Improving classification models
In our exercises, we found that our model could predict avalanches so some degree, but it was still wrong around 40% of the time. This error amount is because our feature – the number of weak layers of snow – isn't the only thing that is responsible for avalanches.
Now, let's dive into the two primary ways to improve classification model performance: providing more features and being selective about what enters the model.
Provide more features
Like linear regression, logistic regression doesn't have to be limited to a single input. It can combine features to make predictions. For example, we might try to predict avalanches based on snow fall and number of hikers disturbing a trail. We can enter both of these features into the same model to calculate a probability of an avalanche.
Internally, logistic regression combines features similarly to linear regression. That is, it treats all features as independent, meaning that it assumes that features don't influence one another. For example, our model assumes that the amount of snowfall doesn't change how many people visit the trail. By default, it also assumes that snowfall increases risk of avalanche by a set amount – regardless as to how many hikers are walking the trail.
The good and bad sides of independent features
Logistic regression can be explicitly told to combine features so that how they work together can be modeled, but won't by default. Making logistic regression different from most other well-known categorization algorithms such as decision trees and neural networks.
The fact that logistic regression treats features as independent by default is both a strength and a limitation that should be kept in mind. For example, it can make clear predictions simply, such as increasing the number of people increases the risk, which can't usually be done with other models. It also reduces the chance of overfitting the training data. By contrast, the model can fail to work well if features actually interact in the real-world. For example, five hikers crossing a mountain is risky if there's snow, but five people are safe if there's no snow-fall to cause an avalanche. A logistic regression model needs to be told explicitly to look for an interaction between snow-fall and number of hikers in this example to pick up this nuance.
Think about your features
The other way to improve models is to give real thought to which features are supplied, and why. Generally, the more features we add to a model, the better the model works. This correlation is only true, however, if the features we provide are relevant and explain something that existing features don't.
Avoiding overtraining
If we supply more features that aren't useful, the model can overtrain. Giving the appearance of working better, but actually working worse in the real world.
For example, imagine if we had daily records of the amount_of_snow, number_of_hikers, temperature, and number_of_birds_spotted. The number of birds spotted is probably not relevant information. Yet, if supplied the model ends up modeling a relationship between avalanches and the number of birds spotted on given days. If birds were spotted more on avalanche days, the model suggests birds could be responsible for causing avalanches.
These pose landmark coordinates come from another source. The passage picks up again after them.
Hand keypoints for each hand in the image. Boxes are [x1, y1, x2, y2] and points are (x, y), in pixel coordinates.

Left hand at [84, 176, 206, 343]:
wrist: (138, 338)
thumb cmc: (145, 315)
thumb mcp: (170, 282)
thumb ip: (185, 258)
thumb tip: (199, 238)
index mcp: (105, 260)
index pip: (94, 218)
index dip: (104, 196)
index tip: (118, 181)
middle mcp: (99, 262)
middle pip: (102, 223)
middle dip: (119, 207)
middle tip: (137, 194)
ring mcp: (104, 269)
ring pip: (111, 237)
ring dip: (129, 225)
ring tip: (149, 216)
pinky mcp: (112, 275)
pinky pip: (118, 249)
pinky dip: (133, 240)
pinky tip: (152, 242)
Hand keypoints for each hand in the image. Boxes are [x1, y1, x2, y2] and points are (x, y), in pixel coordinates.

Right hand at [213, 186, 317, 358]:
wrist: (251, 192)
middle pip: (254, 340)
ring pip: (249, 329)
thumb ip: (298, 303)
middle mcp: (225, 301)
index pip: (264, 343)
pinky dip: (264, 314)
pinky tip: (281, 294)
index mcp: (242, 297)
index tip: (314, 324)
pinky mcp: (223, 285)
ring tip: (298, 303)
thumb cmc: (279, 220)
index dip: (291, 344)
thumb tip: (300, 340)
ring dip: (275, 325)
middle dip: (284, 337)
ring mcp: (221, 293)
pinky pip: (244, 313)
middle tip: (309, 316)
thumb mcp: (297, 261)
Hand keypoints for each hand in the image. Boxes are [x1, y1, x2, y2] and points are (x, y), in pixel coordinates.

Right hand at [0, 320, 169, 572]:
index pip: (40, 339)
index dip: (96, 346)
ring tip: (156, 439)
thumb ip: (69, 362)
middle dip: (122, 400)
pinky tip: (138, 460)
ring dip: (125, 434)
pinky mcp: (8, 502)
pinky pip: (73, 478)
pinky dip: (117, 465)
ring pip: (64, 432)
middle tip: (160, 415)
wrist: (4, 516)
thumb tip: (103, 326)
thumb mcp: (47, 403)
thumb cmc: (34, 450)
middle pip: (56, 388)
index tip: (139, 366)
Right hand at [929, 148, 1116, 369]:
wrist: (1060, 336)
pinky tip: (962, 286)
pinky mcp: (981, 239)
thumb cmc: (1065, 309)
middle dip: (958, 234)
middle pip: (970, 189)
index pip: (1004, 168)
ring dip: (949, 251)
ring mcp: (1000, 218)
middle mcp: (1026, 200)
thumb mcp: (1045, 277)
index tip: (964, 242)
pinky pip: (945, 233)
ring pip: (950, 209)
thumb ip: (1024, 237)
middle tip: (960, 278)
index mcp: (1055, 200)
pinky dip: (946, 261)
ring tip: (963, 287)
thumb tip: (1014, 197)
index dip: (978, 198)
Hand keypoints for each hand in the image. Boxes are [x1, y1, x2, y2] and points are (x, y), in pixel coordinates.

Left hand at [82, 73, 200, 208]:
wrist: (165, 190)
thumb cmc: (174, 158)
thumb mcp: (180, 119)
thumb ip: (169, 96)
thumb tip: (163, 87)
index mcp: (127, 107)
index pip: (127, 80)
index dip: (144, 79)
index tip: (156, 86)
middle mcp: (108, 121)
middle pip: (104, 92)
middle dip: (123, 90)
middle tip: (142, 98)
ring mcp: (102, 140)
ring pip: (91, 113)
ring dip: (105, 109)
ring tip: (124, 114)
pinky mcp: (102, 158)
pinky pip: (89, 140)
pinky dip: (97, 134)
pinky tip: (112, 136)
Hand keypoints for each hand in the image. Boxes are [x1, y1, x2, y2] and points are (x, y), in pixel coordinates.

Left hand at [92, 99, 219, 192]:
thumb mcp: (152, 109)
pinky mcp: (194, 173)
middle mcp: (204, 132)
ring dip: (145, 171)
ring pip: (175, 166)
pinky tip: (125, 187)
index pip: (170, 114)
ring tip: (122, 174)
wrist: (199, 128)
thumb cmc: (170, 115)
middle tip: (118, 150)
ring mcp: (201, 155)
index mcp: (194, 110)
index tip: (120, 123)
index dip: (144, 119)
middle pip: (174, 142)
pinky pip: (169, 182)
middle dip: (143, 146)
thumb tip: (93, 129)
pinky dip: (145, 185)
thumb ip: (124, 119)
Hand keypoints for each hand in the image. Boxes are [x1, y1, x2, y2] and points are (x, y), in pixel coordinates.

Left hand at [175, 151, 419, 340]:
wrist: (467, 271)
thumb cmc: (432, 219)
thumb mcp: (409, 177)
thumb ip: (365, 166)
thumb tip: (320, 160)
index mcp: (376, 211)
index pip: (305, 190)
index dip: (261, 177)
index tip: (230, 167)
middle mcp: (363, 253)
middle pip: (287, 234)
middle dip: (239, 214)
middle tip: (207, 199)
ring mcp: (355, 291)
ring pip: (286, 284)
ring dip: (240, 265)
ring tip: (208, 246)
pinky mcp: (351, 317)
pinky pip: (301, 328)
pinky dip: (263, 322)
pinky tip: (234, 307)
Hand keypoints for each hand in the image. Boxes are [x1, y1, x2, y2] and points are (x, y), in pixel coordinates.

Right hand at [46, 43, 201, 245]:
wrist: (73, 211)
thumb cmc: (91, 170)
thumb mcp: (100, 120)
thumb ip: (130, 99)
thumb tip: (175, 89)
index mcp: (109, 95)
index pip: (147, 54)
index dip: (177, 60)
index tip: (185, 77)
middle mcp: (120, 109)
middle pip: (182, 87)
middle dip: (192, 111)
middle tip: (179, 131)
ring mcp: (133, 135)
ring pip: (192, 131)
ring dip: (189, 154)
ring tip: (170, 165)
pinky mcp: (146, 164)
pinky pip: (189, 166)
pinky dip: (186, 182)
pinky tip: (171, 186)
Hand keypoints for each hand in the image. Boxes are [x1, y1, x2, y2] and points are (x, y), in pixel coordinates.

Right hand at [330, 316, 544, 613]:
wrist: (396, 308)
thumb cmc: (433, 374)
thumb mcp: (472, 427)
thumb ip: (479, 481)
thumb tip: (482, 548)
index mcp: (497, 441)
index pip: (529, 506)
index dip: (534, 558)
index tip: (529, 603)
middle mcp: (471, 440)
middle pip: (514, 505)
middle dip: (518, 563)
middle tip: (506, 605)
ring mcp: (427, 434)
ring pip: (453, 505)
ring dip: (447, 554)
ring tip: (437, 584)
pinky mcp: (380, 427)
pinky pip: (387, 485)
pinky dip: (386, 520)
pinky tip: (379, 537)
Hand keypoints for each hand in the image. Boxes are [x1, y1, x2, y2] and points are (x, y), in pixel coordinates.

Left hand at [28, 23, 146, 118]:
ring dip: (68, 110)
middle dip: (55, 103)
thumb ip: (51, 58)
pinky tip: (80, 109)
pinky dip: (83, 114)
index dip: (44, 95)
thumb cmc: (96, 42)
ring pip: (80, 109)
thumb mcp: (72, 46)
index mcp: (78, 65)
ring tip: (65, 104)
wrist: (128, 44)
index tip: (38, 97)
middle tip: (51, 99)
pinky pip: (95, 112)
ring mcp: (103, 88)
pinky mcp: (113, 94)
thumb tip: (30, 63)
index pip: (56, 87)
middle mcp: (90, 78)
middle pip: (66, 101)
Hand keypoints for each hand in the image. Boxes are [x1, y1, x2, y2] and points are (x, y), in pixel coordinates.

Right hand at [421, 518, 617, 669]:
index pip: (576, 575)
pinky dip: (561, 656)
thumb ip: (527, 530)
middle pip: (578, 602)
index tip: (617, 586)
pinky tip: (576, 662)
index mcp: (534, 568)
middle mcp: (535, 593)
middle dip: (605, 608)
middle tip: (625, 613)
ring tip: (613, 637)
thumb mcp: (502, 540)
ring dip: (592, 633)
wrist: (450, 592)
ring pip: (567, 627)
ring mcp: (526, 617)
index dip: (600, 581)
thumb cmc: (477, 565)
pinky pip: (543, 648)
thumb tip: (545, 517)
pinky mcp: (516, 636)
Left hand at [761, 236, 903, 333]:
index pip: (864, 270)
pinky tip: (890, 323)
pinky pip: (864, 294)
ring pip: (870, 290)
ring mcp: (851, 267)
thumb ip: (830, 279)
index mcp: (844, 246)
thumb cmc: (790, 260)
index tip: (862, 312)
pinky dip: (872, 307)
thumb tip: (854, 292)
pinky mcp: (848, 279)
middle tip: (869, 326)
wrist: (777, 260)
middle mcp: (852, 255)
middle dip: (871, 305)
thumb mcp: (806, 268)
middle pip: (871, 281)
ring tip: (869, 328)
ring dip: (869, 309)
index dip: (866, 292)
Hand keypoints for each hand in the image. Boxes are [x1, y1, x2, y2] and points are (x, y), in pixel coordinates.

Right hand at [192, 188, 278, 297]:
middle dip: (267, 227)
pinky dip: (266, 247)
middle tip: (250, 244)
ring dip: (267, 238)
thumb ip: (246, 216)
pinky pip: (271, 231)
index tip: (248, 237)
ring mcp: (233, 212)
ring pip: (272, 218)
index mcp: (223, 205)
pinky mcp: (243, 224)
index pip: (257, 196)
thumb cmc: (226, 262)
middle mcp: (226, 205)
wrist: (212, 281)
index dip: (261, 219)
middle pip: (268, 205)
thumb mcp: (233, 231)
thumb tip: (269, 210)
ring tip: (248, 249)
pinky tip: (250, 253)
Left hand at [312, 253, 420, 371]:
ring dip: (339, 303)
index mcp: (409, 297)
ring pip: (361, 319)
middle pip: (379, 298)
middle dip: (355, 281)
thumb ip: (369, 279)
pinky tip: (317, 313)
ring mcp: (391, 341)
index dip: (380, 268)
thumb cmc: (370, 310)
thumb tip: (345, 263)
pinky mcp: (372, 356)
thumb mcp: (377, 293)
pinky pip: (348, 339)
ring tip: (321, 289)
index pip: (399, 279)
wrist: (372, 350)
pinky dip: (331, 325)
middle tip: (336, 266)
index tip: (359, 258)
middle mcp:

We might then set up a systematic bird watching program to predict avalanches, only to find it doesn't work at all.
Avoiding undertraining
Using features naively can also lead to undertraining and not make predictions as correctly as possible. For example, the temperature and the number_of_hikers might both be closely linked to avalanches. Yet, if people only walk on sunny days, the model might find it difficult to differentiate how important hikers are in comparison to temperature. Similarly, we might find that our model works better if we supply our number_of_hikers as an exact count of visitors, rather than simply high or low. Then, let our model training find a more exact relationship.